История тому свидетельница: пожалуй, нет ничего причудливее изгибов человеческой судьбы. Иной раз в такую мозаику складывается — только диву даешься. Яркий пример: родной брат Якова Свердлова, приемный сын Максима Горького, французский генерал, один из офицеров Иностранного легиона и посол Франции в Китае и Японии — оказывается, одно лицо!..
В 1896 году в Нижнем Новгороде проходила всемирно известная ежегодная ярмарка, среди тысяч экспонатов и стендов которой скромно притулился в уголке граверных дел мастер Свердлов Михаил Израилевич. Так уж вышло, что именно к нему подошел уже достаточно популярный тогда писатель Максим Горький, чтобы заказать визитки. Слово за слово, и мужчины познакомились. Более того, стали приятелями: Горький временами охотно гостил в небольшом доме на Большой Почтовой в Нижнем, где проживали Свердловы — глава семьи, его жена Елизавета и четверо детей — Зиновий, Яков, Вениамин и Софья.
Нижний Новгород, мастеровой и торговый, в начале ХХ века дышал, как и многие российские города дурманящим сознание воздухом неизбежных крупных перемен: все чаще бастовали рабочие, все жестче на это реагировала власть. Молодых парней, оставшихся без матери, умершей в 1900 году от чахотки, при вечно занятом отце, дежурство на «шухере» во время маевок и перепечатывание прокламаций и воззваний интересовало куда больше, нежели посещение учебных заведений. Впрочем, они умудрялись совмещать и то и другое.

◆ **Что сделать**
- 1) Зачем, согласно тексту о Свердловых, Максим Горький подошел к Михаилу Свердлову на ярмарке?
- 2) Выведите из текста о Свердловых фрагмент, начиная со слов «В 1896 году» и заканчивая словами «Вениамин и Софья.».
- 3) Перескажите текст о Свердловых в трех предложениях.

◆ **Сохранённые записи**

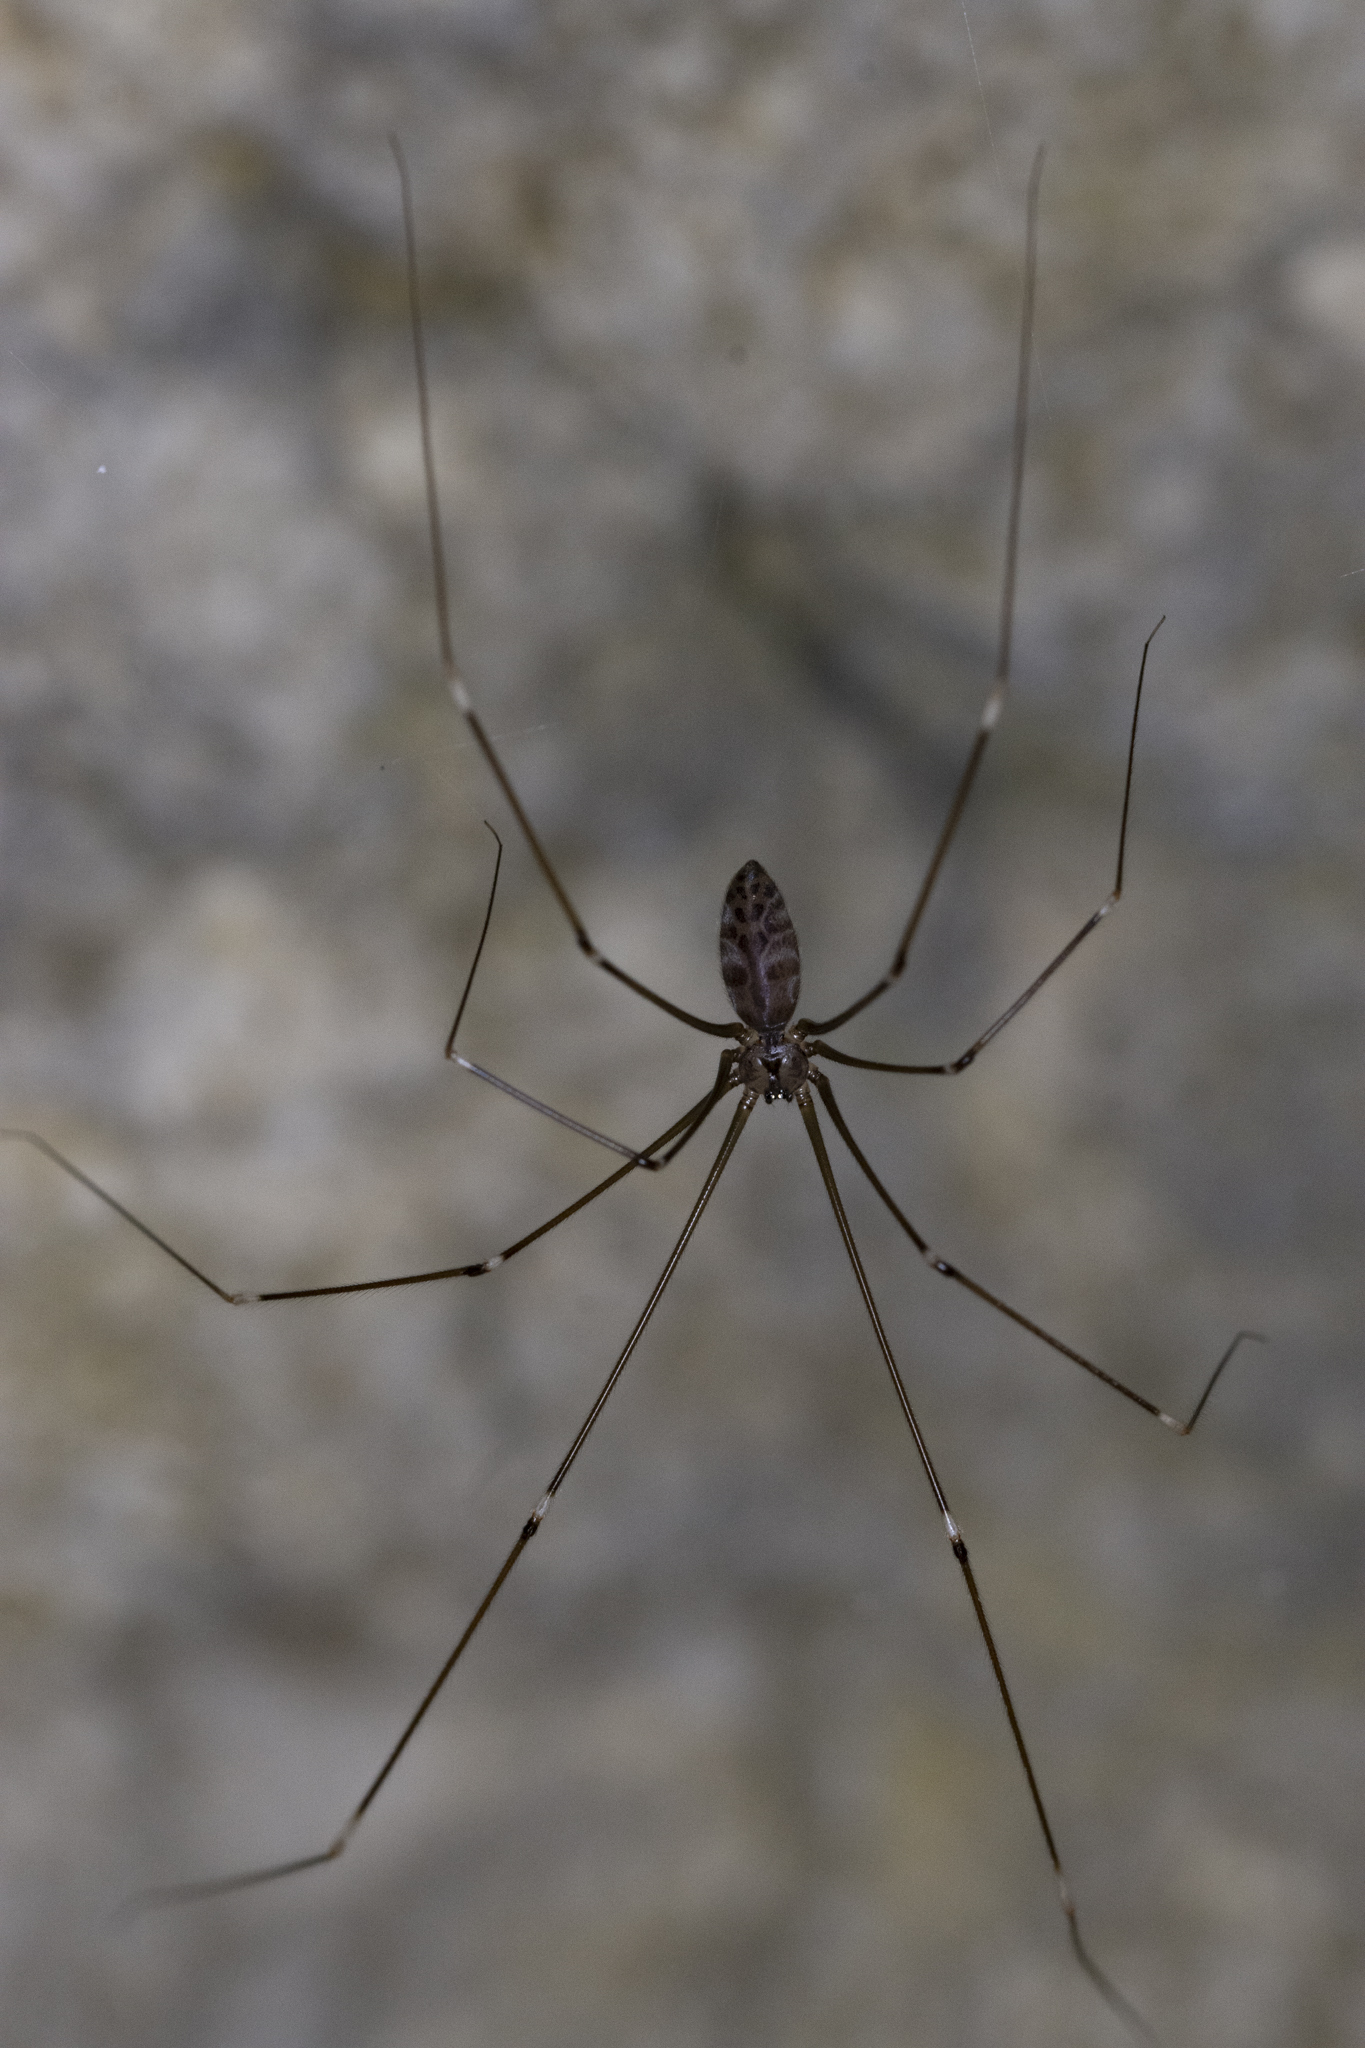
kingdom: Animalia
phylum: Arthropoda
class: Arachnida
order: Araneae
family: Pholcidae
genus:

◆ **Ответы к заданиям**
- 1) Чтобы заказать визитки.

- 2)
В 1896 году в Нижнем Новгороде проходила всемирно известная ежегодная ярмарка, среди тысяч экспонатов и стендов которой скромно притулился в уголке граверных дел мастер Свердлов Михаил Израилевич. Так уж вышло, что именно к нему подошел уже достаточно популярный тогда писатель Максим Горький, чтобы заказать визитки. Слово за слово, и мужчины познакомились. Более того, стали приятелями: Горький временами охотно гостил в небольшом доме на Большой Почтовой в Нижнем, где проживали Свердловы — глава семьи, его жена Елизавета и четверо детей — Зиновий, Яков, Вениамин и Софья.

- 3) Брат Якова Свердлова, приемный сын Максима Горького, французский генерал, офицер Иностранного легиона и посол Франции в Китае и Японии оказываются одним человеком. В 1896 году на нижегородской ярмарке граверный мастер Михаил Свердлов познакомился с Горьким, пришедшим заказать визитки, и они стали приятелями, так что писатель гостил в доме Свердловых на Большой Почтовой. В начале ХХ века, когда рабочие все чаще бастовали, сыновей Свердлова, потерявших мать в 1900 году, маевки и прокламации интересовали больше учебы, хотя они умудрялись совмещать и то и другое.